Why the Sexist Marriage Proposal Won’t Go Away

Insecure woman who berated her commitment-phobic boyfriend for years finally gets him to ruin his life to complete hers

Shutterstock/AVAVA

UC-Santa Cruz researchers have a new study out about gender norms and marriage proposals that, remarkably, avoids theorizing that women are hard-wired to like shiny things in velvet boxes because something something caveman days. That alone puts this gender study above and beyond most that get media attention these days, even though the results are unsurprising.

The researchers found, after interviewing a couple hundred college students, that when asked to imagine a hypothetical marriage proposal, the overwhelming preference was for men to propose to women. 

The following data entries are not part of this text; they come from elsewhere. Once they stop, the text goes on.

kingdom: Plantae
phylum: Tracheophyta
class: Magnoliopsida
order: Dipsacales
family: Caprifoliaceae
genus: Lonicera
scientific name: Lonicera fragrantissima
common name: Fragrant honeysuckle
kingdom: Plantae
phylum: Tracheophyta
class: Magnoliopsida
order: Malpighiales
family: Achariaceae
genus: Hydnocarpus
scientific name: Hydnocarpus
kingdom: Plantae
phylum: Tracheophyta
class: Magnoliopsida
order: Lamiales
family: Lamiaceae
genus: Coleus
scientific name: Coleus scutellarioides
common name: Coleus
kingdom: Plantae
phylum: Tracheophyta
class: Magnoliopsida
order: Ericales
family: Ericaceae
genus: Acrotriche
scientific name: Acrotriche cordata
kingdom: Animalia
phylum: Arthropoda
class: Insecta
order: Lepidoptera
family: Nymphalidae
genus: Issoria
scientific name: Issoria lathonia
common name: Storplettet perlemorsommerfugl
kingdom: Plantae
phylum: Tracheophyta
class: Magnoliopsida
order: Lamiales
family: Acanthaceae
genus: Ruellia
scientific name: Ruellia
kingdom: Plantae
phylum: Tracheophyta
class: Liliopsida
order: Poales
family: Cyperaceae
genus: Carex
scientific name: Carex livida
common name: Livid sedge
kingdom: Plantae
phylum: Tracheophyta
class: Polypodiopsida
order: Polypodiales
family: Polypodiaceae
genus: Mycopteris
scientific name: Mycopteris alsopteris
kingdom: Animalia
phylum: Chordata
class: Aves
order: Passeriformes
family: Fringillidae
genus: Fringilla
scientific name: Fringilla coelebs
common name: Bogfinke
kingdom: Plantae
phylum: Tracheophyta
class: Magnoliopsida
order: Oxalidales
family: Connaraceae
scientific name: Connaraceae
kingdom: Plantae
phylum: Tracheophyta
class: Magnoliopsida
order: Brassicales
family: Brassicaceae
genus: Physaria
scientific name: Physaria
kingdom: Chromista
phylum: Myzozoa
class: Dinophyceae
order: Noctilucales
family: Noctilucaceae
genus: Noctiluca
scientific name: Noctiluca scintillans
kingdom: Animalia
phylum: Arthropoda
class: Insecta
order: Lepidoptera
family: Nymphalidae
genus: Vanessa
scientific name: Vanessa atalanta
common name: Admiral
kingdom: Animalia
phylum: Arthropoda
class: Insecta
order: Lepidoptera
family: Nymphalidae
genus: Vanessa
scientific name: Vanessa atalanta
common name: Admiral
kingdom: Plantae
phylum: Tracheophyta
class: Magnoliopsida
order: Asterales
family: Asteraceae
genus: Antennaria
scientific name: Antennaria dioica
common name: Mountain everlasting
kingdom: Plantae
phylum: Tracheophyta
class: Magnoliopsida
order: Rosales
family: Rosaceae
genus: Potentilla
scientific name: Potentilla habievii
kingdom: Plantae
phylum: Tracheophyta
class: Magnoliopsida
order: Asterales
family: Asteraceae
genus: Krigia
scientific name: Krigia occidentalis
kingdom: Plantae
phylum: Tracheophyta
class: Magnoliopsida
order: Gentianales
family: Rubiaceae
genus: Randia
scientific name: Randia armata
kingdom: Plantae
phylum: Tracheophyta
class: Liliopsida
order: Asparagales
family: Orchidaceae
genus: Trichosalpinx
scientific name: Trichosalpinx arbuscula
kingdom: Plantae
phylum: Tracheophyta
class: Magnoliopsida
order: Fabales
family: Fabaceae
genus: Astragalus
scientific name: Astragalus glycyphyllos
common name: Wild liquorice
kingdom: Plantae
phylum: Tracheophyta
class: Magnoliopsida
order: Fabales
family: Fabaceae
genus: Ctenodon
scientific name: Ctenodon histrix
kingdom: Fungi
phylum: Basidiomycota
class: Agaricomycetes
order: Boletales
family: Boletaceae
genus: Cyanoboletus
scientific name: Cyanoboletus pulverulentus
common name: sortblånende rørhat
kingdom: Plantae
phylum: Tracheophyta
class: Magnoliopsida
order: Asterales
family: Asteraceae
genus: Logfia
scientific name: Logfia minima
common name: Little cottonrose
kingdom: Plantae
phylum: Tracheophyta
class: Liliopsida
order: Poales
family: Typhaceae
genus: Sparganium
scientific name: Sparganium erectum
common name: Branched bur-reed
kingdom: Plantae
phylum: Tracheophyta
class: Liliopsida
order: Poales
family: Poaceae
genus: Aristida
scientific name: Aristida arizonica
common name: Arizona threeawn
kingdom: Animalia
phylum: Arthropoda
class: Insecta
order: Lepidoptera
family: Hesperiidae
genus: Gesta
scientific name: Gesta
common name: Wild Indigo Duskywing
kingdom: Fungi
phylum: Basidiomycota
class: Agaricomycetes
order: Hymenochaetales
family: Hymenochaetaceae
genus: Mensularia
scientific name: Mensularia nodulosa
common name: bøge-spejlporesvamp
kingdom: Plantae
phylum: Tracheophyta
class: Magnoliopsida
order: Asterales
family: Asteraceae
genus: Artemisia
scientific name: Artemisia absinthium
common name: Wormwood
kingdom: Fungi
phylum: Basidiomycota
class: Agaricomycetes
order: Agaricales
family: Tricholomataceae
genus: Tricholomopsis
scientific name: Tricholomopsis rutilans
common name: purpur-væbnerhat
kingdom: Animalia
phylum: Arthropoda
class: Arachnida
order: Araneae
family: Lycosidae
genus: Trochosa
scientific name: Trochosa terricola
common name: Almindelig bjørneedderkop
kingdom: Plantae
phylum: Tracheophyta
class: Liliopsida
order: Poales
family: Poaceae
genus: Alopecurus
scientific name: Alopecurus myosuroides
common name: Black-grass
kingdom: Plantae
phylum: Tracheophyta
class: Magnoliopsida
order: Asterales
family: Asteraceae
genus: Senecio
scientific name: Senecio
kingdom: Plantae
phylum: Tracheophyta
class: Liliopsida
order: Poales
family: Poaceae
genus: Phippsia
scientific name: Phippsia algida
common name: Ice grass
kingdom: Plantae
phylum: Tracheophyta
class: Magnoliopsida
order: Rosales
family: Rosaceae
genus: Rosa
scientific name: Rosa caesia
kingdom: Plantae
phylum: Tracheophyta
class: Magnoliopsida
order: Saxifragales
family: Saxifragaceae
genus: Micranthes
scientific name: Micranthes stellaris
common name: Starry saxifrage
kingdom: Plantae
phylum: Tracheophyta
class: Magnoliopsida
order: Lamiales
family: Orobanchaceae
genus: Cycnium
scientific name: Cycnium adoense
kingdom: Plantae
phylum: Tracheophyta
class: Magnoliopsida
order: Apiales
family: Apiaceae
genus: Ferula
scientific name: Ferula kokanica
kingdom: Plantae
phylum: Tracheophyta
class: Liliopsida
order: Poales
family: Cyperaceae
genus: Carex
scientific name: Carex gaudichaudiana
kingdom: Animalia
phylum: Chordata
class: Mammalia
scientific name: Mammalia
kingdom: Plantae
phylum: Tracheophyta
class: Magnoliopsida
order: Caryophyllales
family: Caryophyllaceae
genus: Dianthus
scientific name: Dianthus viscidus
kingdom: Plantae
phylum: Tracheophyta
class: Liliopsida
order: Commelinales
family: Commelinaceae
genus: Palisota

Two-thirds of the students, both male and female, said they’d “definitely” want the man to propose marriage in their relationship. Only 2.8 percent of women said they’d “kind of” want to propose, but not a single man indicated he’d prefer that arrangement. Notably, not a single student, male or female, “definitely” wanted the woman to propose.

These results are unsurprising because not only are college kids getting their ideas about marriage from TLC shows and the experiences of their parents’ generation, but because, as the researchers point out, women’s advances toward equality still stall out when it comes to our cultural norms about love and marriage. Some people still think it’s romantic for a man to ask a woman’s father for her hand in marriage, though at least we’ve abandoned the negotiations of how many cows he will offer in exchange for his bride.

Laura Beck of Jezebel is disappointed in everyone, and suggests we overcome, through force of will, this benevolent sexism that leeches women of much of their autonomy beyond just the right to say yes or no. (A right that is often compromised by the public proposal, a format rigged to guarantee a crowd to boo you if you decline.) “Heterosexual ladies,” she says, “let’s get out there and just start asking dudes to get married, it’ll help us ease into it.”

She’s joking around, of course, but the whole thing really points to a larger issue of why it’s not so easy to overcome sexism just by force of will. In the case of proposals, it’s not just unquestioning adherence to sexist gender norms in play, but real concerns about what happens to people who step outside of those norms.

Women are routinely told by the culture and media that men are reluctant to get married, that men are usually interested in women only for sex, and that women are desperate to get validated by a ring on the finger. Women are well aware that people believe that if a man actually wants to marry you, he’ll ask. Given the choice between two stereotypes—the passive princess whose charm and beauty brings a man to one knee or an insecure needball who nagged a reluctant man into marriage—women will pick the former every time. In order to change that, we’d have to dramatically restructure our cultural understanding of gender and romance, away from stereotypes of promiscuous men who love only reluctantly and overeager women who just want to put a ring on it.